**Task requirements:** Which lines run from the line with "left shoulder: (371, 308)" to the end of the entries? Write out exactly those, leaving out the pictures.

(Given entries Opens)

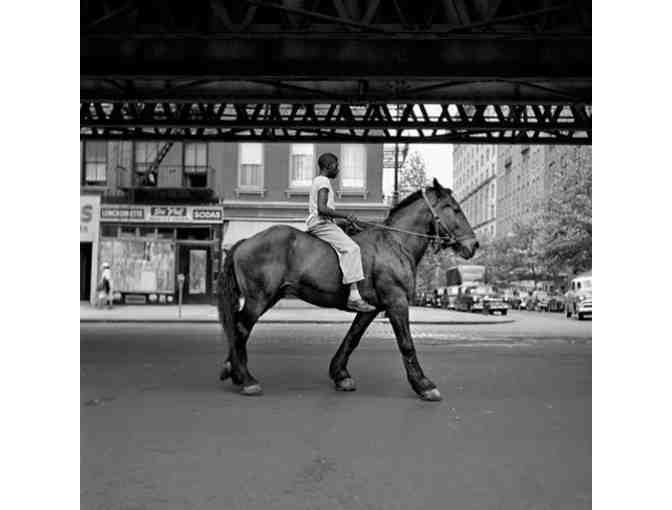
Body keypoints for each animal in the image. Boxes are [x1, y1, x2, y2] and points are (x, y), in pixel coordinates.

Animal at [217, 179, 478, 402]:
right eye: (453, 208)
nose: (473, 245)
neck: (395, 242)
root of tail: (245, 241)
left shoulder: (371, 308)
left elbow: (352, 338)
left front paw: (340, 374)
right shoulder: (396, 302)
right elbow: (406, 343)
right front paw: (424, 385)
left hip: (266, 298)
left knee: (238, 327)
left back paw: (234, 370)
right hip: (258, 299)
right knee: (240, 329)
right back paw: (246, 378)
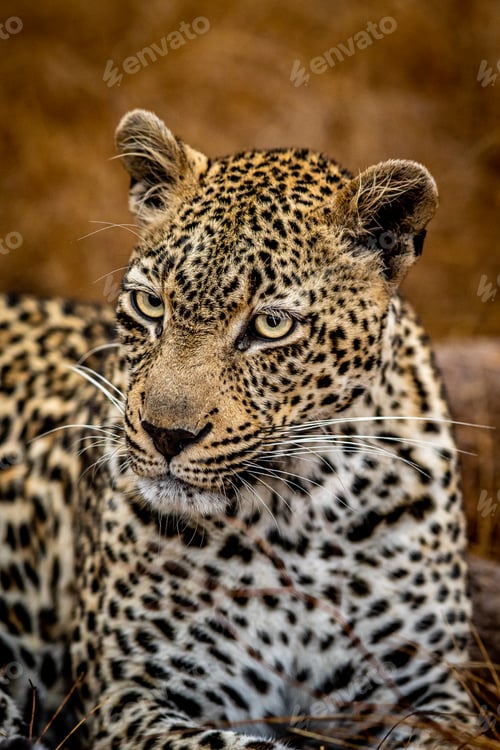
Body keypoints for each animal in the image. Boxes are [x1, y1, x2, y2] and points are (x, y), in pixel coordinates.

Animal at [0, 109, 474, 750]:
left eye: (271, 325)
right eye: (151, 305)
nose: (165, 433)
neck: (297, 515)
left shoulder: (430, 689)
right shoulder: (133, 697)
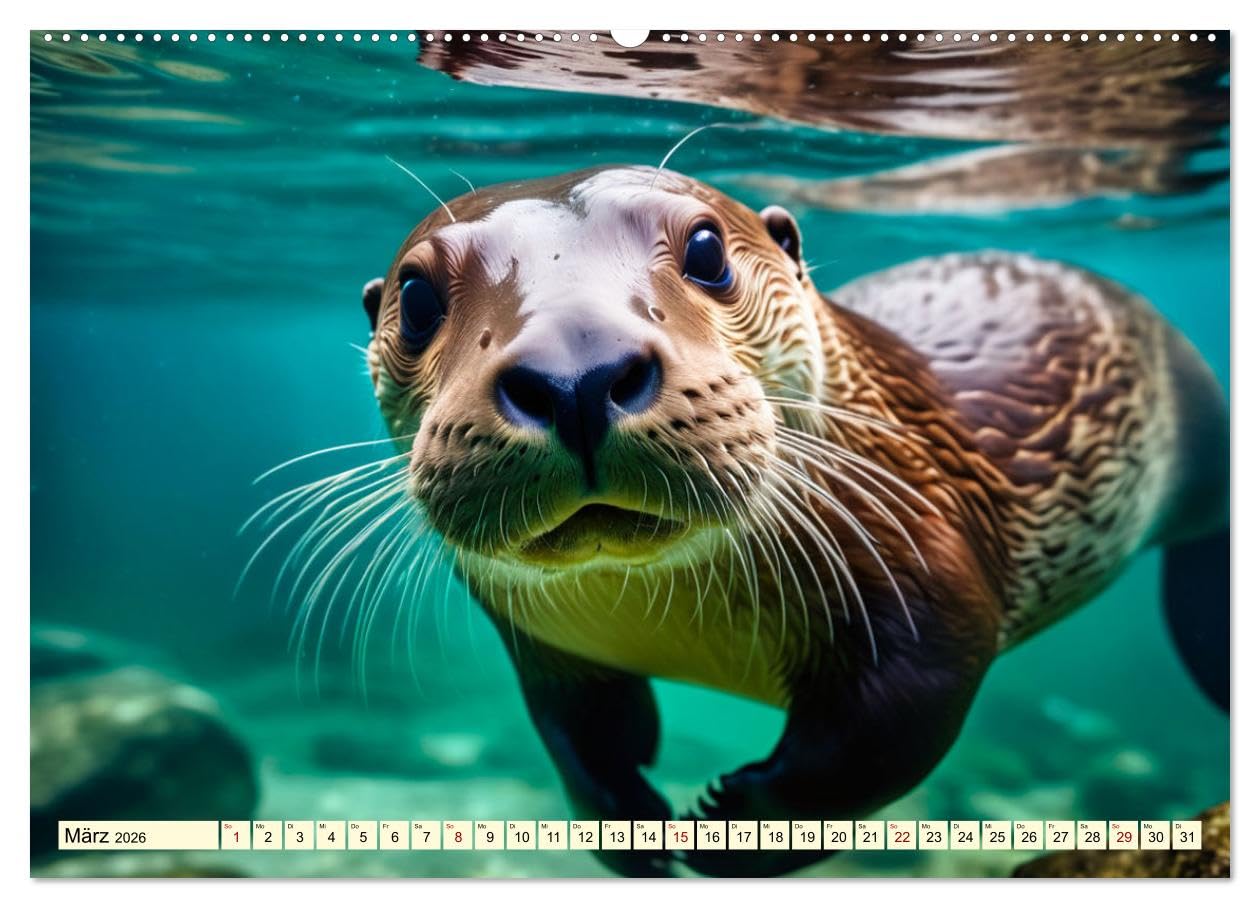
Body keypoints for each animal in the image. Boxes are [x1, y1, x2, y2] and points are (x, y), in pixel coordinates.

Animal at [359, 165, 1229, 876]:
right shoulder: (543, 646)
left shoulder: (928, 576)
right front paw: (634, 830)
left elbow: (884, 738)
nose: (577, 371)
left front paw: (730, 825)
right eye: (417, 299)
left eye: (707, 249)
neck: (686, 630)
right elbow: (576, 735)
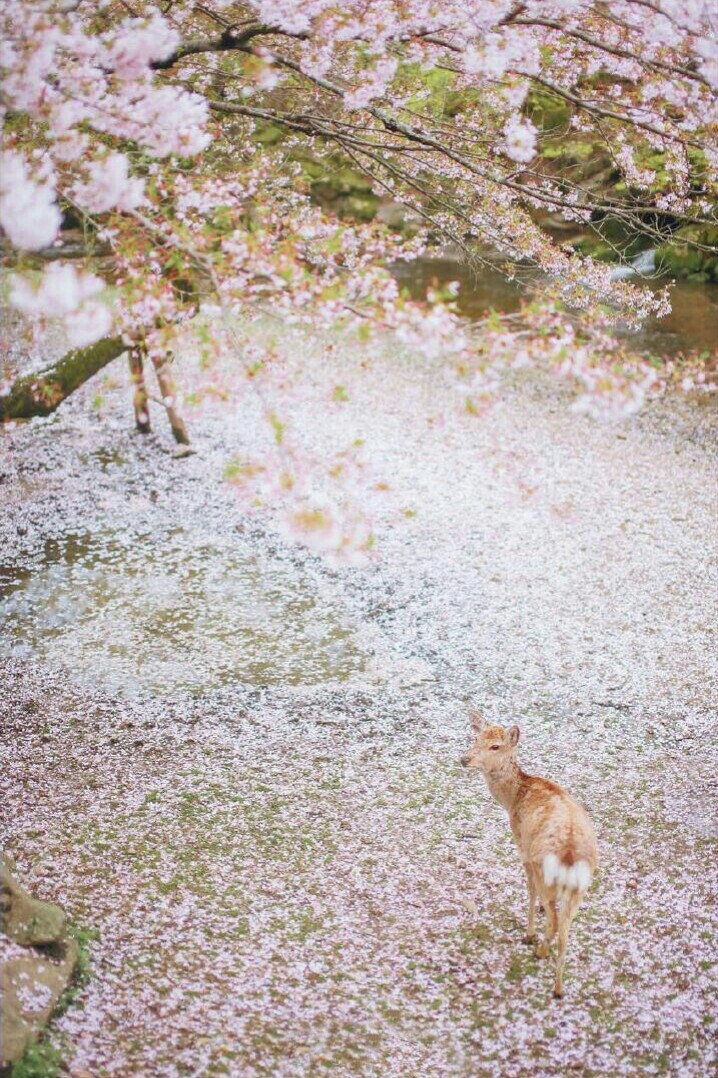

(Given entries Closes)

**Response box:**
left shoulder: (371, 308)
left elbow: (352, 338)
left front paw: (340, 374)
right shoulder: (396, 302)
right elbow: (406, 343)
right front paw: (424, 385)
left hip: (266, 298)
left knee: (238, 327)
left back paw: (234, 370)
right hip: (258, 299)
right knee: (240, 329)
right back paw: (246, 378)
Body keypoints for each animal in the image. Boxes are [x1, y1, x2, y2] and points are (x, y), in pixel coordinates.

Animal at [0, 109, 474, 750]:
left eye: (271, 325)
right eye: (151, 305)
nose: (165, 433)
neck: (297, 515)
left shoulder: (430, 689)
right shoulder: (133, 697)
Body keypoints for each animal in the image. Boxes are [x1, y1, x2, y2] and points are (x, y), in pixel coordinates.

Animal at [359, 165, 1229, 876]:
right shoulder: (543, 646)
left shoulder: (928, 576)
right front paw: (634, 830)
left elbow: (884, 738)
nose: (577, 371)
left front paw: (730, 825)
right eye: (417, 299)
left eye: (707, 249)
neck: (686, 630)
right elbow: (576, 735)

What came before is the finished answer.